I'm trying to implement the Runge Kutta method in Fortran and am facing a convergence problem. I don't know how much of the code I should show, so I'll describe the problem in detail, and please guide me as to what I should add/remove to/from the post to make it answerable.
I have a 6-dimensional vector of position and velocity of a ball, and a corresponding system of diff. eqs. that describe the equations of motions, from which I want to calculate the trajectory of the ball, and compare results for different orders of the RK method.
Let's focus on 3rd order RK. The model I use is implemented as follows:
k1 = h * f(vec_old,omega,phi)
k2 = h * f(vec_old + 0.5d0 * k1,omega,phi)
k3 = h * f(vec_old + 2d0 * k2 - k1,omega,phi)
vec = vec_old + (k1 + 4d0 * k2 + k3) / 6d0
Where f is the function that constitutes the equations of motion (or equivalently the RHS of my system of diff. eqs). Note that f is time independent, therefore has only 1 argument. h takes the role of a small time step dt.
If we wish to calculate the trajectory of the ball for a finite time total_time, and allow for a total error of epsilon, then we need to ensure each step takes a proportional fraction of the error. For the first step, I then did the following:
vec1 = solve(3,vec_old,h,omega,phi)
vec2 = solve(3,vec_old,h/2d0,omega,phi)
do while (maxval((/(abs(vec1(i) - vec2(i)),i=1,6)/)) > eps * h / (tot_time - current_time))
h = h / 2d0
vec1 = solve(3,vec_old,h,omega,phi)
vec2 = solve(3,vec_old,h/2d0,omega,phi)
end do
vec = (8d0/7d0) * vec2 - (1d0/7d0) * vec1
Where solve(3,vec_old,h,omega,phi) is the function that calculates the single RK step described above. 3 denotes the RK order we are using, vec_old is the current state of the position-velocity vector, h, h/2d0 both represent the time step being used, and omega,phi are just some extra parameters for f. Finally, for the first step we set current_time = 0d0.
The point is that if we use a 3rd order RK, we should have an error in $O(h^3)$, and thus fall off faster than linearly in h. Therefore, we should expect the while loop to eventually come to a halt for small enough h.

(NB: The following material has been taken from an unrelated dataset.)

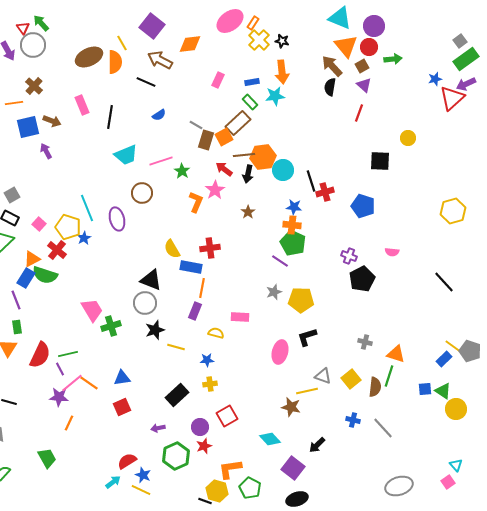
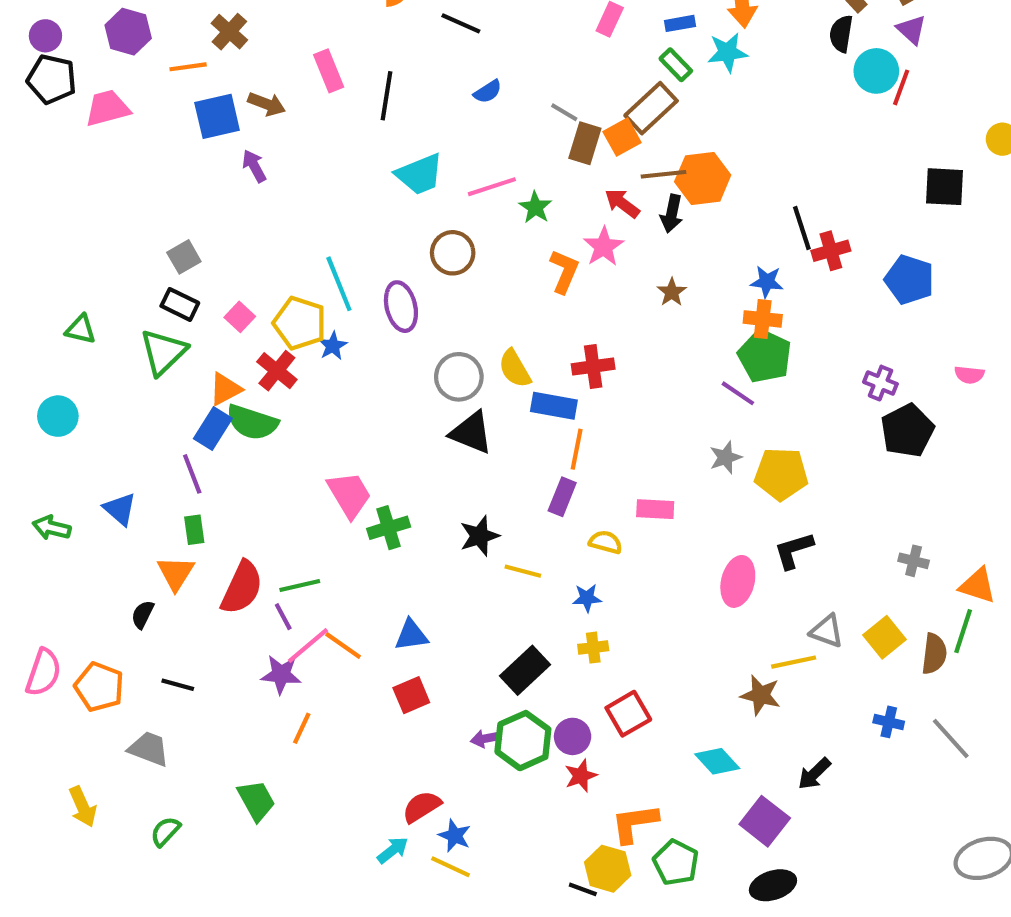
cyan circle: (283, 170) -> (876, 71), moved
gray circle: (145, 303) -> (459, 377), moved
green hexagon: (176, 456) -> (523, 741), moved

My problem is that the loop doesn't converge, and not even close - the ratio
maxval(...) / eps * (...)
remains pretty much constant, all the way until eps * h / (tot_time - current_time)) becomes zero due to finite precision.
For completeness, this is my definition for f:
function f(vec_old,omega,phi) result(vec)
real(8),intent(in) :: vec_old(6),omega,phi
real(8) :: vec(6)
real(8) :: v,Fv
v = sqrt(vec_old(4)**2+vec_old(5)**2+vec_old(6)**2)
Fv = 0.0039d0 + 0.0058d0 / (1d0 + exp((v-35d0)/5d0))
vec(1) = vec_old(4)
vec(2) = vec_old(5)
vec(3) = vec_old(6)
vec(4) = -Fv * v * vec_old(4) + 4.1d-4 * omega * (vec_old(6)*sin(phi) - vec_old(5)*cos(phi))
vec(5) = -Fv * v * vec_old(5) + 4.1d-4 * omega * vec_old(4)*cos(phi)
vec(6) = -Fv * v * vec_old(6) - 4.1d-4 * omega * vec_old(4)*sin(phi) - 9.8d0
end function f
Does anyone have any idea as to why the while loop doesn't converge? If anything else is needed (output, other pieces of code etc.) please tell me and I'll add it. Also, if trimming is required, I'll cut whatever would be considered unnecessary. Thanks!
To compute the step error using the half step method, you need to compute the approximation at t+h in both cases, which means two steps with step size h/2. As it is now you compare the approximation at t+h to the approximation at t+h/2 which gives you an error of size f(vec(t+h/2))*h/2.
Thus change to a 3-step procedure
vec1 = solve(3,vec_old,h,omega,phi)
vec2 = solve(3,vec_old,h/2d0,omega,phi)
vec2 = solve(3,vec2 ,h/2d0,omega,phi)
in both locations, the difference of vec2-vec1 should then be of order h^4.